Saved data entries:

- - -

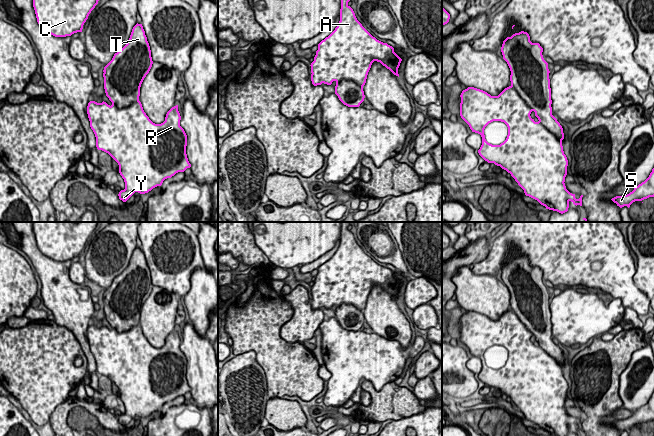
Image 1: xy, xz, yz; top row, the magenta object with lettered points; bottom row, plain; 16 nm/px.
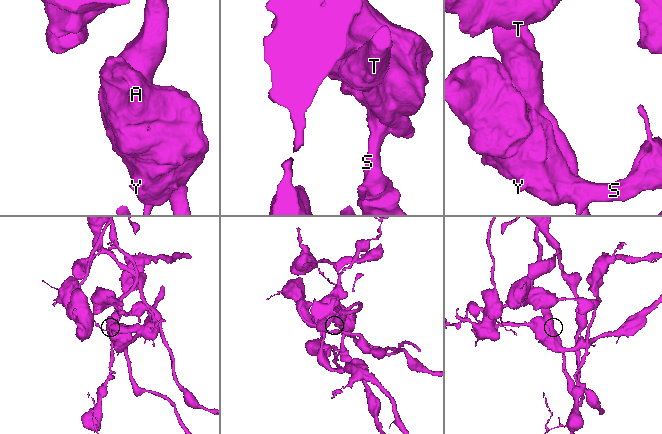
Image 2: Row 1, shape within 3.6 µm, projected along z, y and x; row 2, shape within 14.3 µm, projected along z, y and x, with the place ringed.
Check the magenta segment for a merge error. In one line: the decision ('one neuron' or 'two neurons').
two neurons

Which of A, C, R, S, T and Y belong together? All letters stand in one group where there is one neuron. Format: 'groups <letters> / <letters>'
groups A R S Y / C T

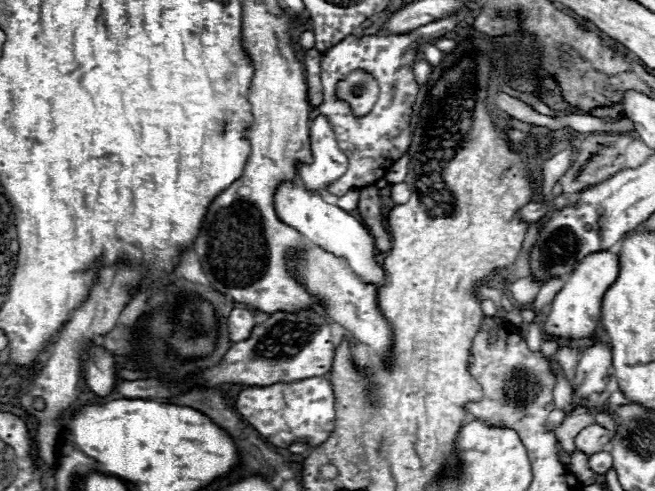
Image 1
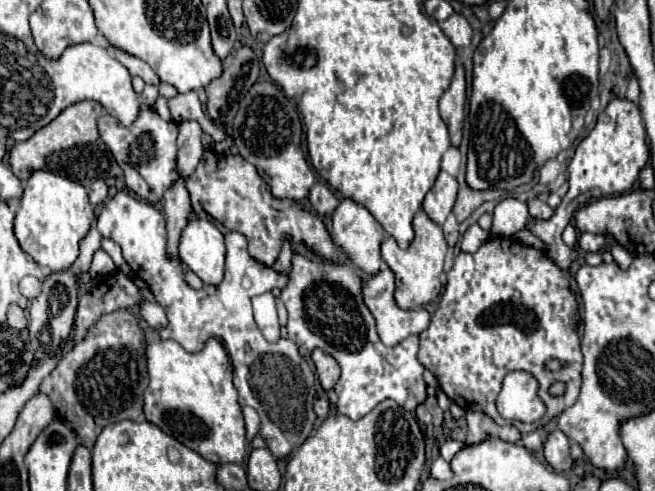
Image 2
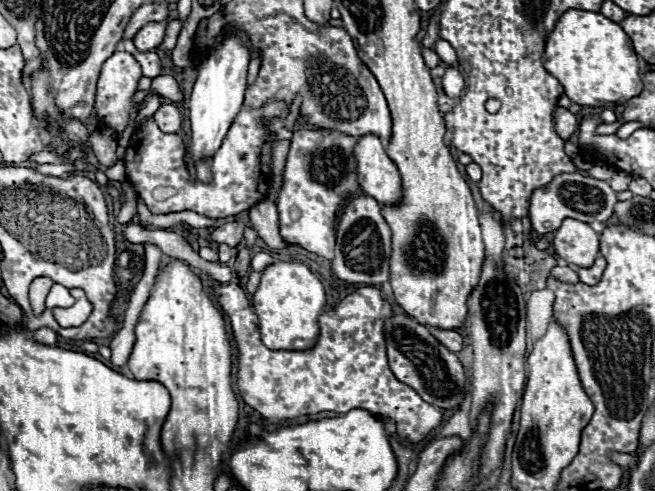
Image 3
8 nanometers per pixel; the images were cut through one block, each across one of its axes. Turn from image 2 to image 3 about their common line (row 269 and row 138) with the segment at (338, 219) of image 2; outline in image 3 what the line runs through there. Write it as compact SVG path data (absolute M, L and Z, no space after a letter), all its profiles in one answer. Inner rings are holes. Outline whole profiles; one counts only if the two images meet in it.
M364 134L358 138L354 158L362 190L380 204L398 202L398 194L402 194L400 174L376 134Z

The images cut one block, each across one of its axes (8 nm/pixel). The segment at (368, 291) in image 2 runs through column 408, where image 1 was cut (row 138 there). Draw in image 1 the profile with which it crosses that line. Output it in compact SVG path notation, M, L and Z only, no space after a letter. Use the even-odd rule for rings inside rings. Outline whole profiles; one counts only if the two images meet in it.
M318 116L312 122L310 148L314 162L298 166L298 178L308 190L318 192L346 172L348 158L338 148L334 130L324 116Z

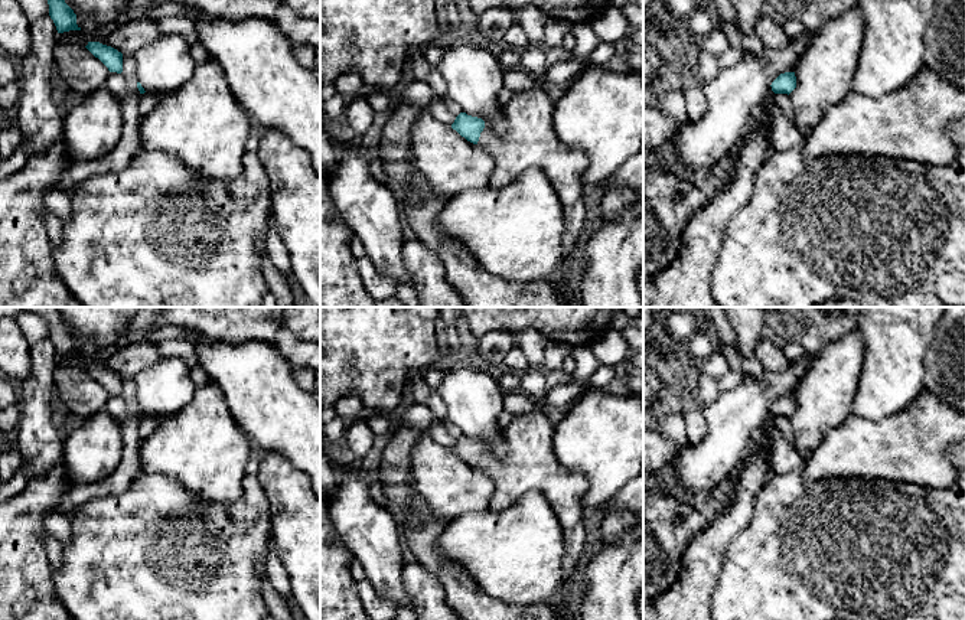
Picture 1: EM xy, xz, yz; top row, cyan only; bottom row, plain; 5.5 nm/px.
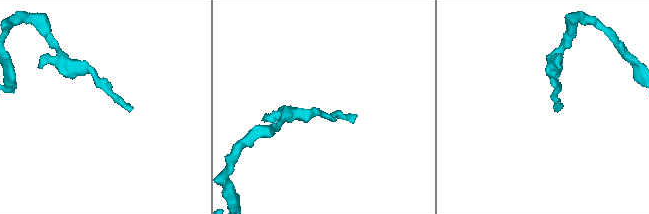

- - -

▶ ABOUT THIS TASK:
Word for word, set down every line of the records above, and leave the pictures out.

▶ TASK SOLUTION:
Image 1: xy, xz, yz; top row, the magenta object with lettered points; bottom row, plain; 16 nm/px.
Image 2: Row 1, shape within 3.6 µm, projected along z, y and x; row 2, shape within 14.3 µm, projected along z, y and x, with the place ringed.
Check the magenta segment for a merge error. In one line: the decision ('one neuron' or 'two neurons').
two neurons

Which of A, C, R, S, T and Y belong together? All letters stand in one group where there is one neuron. Format: 'groups <letters> / <letters>'
groups A R S Y / C T

Image 1
Image 2
Image 3
8 nanometers per pixel; the images were cut through one block, each across one of its axes. Turn from image 2 to image 3 about their common line (row 269 and row 138) with the segment at (338, 219) of image 2; outline in image 3 what the line runs through there. Write it as compact SVG path data (absolute M, L and Z, no space after a letter), all its profiles in one answer. Inner rings are holes. Outline whole profiles; one counts only if the two images meet in it.
M364 134L358 138L354 158L362 190L380 204L398 202L398 194L402 194L400 174L376 134Z

The images cut one block, each across one of its axes (8 nm/pixel). The segment at (368, 291) in image 2 runs through column 408, where image 1 was cut (row 138 there). Draw in image 1 the profile with which it crosses that line. Output it in compact SVG path notation, M, L and Z only, no space after a letter. Use the even-odd rule for rings inside rings. Outline whole profiles; one counts only if the two images meet in it.
M318 116L312 122L310 148L314 162L298 166L298 178L308 190L318 192L346 172L348 158L338 148L334 130L324 116Z

Picture 1: EM xy, xz, yz; top row, cyan only; bottom row, plain; 5.5 nm/px.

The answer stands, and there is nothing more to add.